_SECCIÓN DE TEXTO_
No podemos permanecer en
silencio frente al sufrimiento
de millones de personas, ni
podemos seguir avanzando
como si la propagación de la
pobreza y de la injusticia no
tuvieran ninguna causa.
¿Qué sentimos en el corazón cuando
vamos por el camino y vemos a un sin
techo, o a niños solos que piden
limosna?... ¿Esto forma parte del
panorama, del paisaje de una ciudad,
como una estatua, la parada del
autobús, la oficina del correo?...
Cuando estas cosas resuenan en
nuestro corazón como normales, el
camino no va bien.
Nadie puede sentirse
eximido de la preocupación
por los pobres y por la
justicia social.

_EJERCICIOS PROPUESTOS_
1. Di si cada afirmación concuerda con el texto sobre la pobreza, con un sí o un no y la cita literal del texto que lo decide. (a) Nadie puede sentirse ajeno a la preocupación por los pobres. (b) La propagación de la pobreza no tiene ninguna causa. (c) Si estas cosas resuenan como normales en el corazón, el camino va bien.
2. Retoma el texto sobre la pobreza y la justicia social a partir de su última oración.
Los registros son un material independiente del texto.

_MATERIAL_

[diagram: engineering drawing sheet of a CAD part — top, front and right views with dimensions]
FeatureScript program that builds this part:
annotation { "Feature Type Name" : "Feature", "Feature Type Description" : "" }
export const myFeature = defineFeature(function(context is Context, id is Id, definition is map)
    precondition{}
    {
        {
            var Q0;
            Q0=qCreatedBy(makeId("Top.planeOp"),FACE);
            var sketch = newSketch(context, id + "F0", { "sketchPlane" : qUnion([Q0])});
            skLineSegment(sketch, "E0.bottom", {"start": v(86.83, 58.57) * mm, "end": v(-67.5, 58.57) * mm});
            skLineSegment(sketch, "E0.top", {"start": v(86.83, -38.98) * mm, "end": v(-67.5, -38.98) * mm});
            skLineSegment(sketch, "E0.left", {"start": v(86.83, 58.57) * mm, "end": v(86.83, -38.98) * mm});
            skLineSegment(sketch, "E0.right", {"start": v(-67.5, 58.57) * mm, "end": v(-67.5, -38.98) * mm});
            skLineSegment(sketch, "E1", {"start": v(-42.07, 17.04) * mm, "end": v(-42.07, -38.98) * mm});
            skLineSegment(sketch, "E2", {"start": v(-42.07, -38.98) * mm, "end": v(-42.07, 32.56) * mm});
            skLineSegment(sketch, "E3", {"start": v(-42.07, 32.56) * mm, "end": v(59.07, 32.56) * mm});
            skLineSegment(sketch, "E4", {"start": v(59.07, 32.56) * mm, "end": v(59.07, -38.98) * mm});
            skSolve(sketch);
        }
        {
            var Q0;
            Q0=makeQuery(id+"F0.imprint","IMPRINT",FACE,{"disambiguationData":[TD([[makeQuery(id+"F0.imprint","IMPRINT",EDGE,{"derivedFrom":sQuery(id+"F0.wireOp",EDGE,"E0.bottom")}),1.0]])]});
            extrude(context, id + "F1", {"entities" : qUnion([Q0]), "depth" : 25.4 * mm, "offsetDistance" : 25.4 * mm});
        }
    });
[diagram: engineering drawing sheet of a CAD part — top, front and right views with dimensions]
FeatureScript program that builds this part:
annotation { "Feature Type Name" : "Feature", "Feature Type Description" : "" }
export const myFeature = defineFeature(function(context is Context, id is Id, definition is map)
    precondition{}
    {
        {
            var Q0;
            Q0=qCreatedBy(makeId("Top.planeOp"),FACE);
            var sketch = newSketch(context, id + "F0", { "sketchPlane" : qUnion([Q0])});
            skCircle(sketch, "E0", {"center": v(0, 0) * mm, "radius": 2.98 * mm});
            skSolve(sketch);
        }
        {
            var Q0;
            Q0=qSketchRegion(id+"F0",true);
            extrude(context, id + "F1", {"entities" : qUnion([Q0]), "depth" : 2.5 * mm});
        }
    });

_SOLUCIONES_
1.
(a) Sí: «Nadie puede sentirse eximido de la preocupación por los pobres y por la justicia social.»
(b) No: «ni podemos seguir avanzando como si la propagación de la pobreza y de la injusticia no tuvieran ninguna causa.»
(c) No: «Cuando estas cosas resuenan en nuestro corazón como normales, el camino no va bien.»

2.
Tenemos a disposición tantas
informaciones y estadísticas sobre
las tribulaciones humanas. Existe el
riesgo de ser espectadores
informadísimos y desencarnados de
estas realidades, o también, de
hacer bellos discursos que se
concluyen con soluciones verbales y
un desinterés con respecto a los
problemas reales.
A nosotros se nos pide
permanecer vigilantes como
centinelas, para que no suceda
que, frente a las pobrezas
producidas por la cultura del
bienestar, la mirada de los
cristianos se debilite y sea
incapaz de ver lo esencial.
Les pido perdón en nombre de los
cristianos que no leen el Evangelio
encontrando la pobreza en el centro.
Les pido perdón por todas las veces
que los cristianos, delante de una
persona pobre, o de una situación de
pobreza, miramos para otro lado.
¡Perdón!
ANEXO
MENSAJE
DEL PAPA FRANCISCO
PARA LA SEGUNDA
JORNADA MUNDIAL
DE LOS POBRES

Domingo XXXIII
del Tiempo Ordinario
18 de noviembre de 2018

Este pobre gritó


y el Señor lo escuchó
(Salmo 34, 7)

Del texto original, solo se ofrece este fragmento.